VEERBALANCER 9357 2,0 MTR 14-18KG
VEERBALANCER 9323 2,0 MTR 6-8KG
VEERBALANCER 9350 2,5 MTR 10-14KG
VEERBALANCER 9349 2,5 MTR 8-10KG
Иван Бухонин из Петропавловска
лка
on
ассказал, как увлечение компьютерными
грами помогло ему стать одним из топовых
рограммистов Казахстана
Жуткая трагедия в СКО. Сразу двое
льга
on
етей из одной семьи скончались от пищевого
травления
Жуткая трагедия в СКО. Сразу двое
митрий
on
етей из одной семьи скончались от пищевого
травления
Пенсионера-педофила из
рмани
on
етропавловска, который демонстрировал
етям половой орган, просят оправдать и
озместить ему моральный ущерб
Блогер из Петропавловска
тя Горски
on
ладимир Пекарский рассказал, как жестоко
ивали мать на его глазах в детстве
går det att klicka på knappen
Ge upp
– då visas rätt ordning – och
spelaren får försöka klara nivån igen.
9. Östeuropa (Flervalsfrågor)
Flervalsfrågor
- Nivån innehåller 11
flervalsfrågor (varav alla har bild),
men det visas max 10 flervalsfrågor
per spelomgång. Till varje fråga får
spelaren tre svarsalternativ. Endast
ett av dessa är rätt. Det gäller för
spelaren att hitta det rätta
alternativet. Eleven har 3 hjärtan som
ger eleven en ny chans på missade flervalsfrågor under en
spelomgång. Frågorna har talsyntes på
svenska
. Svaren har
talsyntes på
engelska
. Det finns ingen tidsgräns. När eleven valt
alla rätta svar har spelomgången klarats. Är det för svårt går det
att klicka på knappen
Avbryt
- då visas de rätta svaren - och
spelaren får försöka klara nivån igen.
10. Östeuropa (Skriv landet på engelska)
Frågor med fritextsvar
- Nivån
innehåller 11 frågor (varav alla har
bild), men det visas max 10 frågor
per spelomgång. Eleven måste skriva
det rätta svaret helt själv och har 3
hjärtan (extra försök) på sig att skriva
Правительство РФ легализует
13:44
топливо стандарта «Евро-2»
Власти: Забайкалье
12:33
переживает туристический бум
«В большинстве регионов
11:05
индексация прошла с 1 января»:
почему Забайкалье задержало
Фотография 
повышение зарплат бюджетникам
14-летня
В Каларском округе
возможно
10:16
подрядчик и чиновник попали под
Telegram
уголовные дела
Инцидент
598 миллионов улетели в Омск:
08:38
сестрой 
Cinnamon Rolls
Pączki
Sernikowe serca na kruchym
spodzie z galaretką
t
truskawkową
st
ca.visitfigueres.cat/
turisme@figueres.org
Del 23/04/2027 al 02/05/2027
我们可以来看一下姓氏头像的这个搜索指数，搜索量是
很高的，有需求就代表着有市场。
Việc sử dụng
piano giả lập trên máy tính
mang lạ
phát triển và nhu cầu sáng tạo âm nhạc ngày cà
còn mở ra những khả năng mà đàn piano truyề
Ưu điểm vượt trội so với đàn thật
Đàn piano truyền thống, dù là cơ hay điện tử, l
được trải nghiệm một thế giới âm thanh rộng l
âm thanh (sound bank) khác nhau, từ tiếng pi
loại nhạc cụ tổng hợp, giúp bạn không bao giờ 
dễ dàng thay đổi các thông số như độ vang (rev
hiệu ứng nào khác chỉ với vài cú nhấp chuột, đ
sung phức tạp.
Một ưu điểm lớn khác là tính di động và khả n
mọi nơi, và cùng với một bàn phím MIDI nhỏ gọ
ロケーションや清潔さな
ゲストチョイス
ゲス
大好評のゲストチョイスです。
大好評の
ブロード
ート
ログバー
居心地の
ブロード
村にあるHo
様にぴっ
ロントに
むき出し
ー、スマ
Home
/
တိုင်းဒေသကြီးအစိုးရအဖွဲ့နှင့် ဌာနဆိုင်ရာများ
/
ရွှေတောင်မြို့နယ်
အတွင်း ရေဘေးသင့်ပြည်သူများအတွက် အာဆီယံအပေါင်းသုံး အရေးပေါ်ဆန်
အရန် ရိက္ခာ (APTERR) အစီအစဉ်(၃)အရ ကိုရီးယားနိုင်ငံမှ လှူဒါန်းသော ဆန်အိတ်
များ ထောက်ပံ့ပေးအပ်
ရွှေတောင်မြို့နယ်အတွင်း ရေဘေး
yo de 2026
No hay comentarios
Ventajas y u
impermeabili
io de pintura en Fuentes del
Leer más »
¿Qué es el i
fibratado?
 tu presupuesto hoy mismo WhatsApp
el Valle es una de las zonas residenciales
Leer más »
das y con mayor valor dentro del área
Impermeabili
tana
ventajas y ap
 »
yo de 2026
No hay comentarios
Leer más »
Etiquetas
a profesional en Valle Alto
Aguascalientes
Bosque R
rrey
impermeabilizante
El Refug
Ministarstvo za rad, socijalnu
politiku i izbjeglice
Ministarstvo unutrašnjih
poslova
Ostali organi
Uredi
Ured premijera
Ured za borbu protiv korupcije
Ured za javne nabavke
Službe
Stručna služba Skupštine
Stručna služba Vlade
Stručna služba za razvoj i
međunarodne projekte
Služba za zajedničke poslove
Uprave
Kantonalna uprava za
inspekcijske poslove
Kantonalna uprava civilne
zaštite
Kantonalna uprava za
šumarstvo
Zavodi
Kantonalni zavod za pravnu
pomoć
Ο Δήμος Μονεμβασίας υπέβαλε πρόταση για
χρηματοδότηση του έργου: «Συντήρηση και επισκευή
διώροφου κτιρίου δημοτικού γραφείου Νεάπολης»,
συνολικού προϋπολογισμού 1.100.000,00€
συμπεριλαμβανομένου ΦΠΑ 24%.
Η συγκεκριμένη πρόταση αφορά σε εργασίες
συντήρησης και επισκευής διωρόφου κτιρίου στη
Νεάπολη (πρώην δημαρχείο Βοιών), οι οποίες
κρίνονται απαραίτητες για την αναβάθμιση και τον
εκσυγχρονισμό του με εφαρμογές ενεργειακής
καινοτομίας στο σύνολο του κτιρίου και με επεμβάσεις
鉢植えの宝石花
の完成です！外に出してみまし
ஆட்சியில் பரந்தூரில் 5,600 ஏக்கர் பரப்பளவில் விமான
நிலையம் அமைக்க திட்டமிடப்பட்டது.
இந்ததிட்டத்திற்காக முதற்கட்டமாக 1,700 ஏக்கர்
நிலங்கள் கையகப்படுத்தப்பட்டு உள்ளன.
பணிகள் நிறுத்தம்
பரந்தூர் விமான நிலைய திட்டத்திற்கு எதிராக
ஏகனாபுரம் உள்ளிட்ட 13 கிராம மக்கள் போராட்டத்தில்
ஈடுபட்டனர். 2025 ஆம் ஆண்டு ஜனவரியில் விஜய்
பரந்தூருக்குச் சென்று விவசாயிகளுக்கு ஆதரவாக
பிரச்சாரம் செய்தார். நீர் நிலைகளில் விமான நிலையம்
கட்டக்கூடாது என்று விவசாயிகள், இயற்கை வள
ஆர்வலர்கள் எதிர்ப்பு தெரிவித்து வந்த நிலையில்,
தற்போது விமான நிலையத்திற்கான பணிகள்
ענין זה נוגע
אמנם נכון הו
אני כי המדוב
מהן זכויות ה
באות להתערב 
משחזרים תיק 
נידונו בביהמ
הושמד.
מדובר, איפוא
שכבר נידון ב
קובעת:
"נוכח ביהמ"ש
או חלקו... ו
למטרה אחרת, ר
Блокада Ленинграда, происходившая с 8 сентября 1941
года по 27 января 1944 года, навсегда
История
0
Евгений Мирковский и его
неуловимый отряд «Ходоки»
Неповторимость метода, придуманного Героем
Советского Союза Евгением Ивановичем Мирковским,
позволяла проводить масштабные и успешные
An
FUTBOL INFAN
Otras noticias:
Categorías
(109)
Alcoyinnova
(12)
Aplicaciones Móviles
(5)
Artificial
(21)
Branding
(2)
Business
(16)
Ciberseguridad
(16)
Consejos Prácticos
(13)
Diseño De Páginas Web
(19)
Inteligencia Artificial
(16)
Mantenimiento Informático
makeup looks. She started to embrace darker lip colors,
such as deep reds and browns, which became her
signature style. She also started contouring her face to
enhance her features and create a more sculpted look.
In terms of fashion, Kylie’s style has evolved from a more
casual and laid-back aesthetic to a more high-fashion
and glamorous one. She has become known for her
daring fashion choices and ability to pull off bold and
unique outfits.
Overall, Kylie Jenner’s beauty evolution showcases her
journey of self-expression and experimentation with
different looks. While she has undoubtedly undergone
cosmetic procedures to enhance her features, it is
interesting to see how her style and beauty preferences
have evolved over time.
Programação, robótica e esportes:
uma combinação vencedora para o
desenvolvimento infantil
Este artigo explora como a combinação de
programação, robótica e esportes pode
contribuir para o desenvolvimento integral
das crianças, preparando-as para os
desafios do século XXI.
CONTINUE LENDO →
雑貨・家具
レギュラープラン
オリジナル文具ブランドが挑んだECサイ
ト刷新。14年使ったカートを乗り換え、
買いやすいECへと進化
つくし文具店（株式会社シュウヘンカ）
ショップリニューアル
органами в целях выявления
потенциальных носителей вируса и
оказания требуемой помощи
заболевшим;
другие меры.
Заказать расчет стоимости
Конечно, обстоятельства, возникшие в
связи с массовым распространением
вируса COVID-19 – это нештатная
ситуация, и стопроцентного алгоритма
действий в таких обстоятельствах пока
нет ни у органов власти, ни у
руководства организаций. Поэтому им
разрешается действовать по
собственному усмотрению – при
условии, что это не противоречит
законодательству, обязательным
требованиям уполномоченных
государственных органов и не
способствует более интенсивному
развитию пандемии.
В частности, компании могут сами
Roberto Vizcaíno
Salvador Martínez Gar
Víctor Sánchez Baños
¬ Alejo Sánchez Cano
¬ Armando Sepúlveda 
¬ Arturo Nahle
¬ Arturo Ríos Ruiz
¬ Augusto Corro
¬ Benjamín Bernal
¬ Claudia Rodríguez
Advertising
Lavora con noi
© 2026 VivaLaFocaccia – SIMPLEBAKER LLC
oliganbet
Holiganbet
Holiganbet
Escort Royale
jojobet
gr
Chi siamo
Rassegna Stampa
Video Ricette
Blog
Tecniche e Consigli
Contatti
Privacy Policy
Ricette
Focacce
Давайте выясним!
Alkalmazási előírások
================
Exercise prompt ▸ Where a line of the records above holds the word "beauty", copy that line.

Answer space ▸
Overall, Kylie Jenner’s beauty evolution showcases her
interesting to see how her style and beauty preferences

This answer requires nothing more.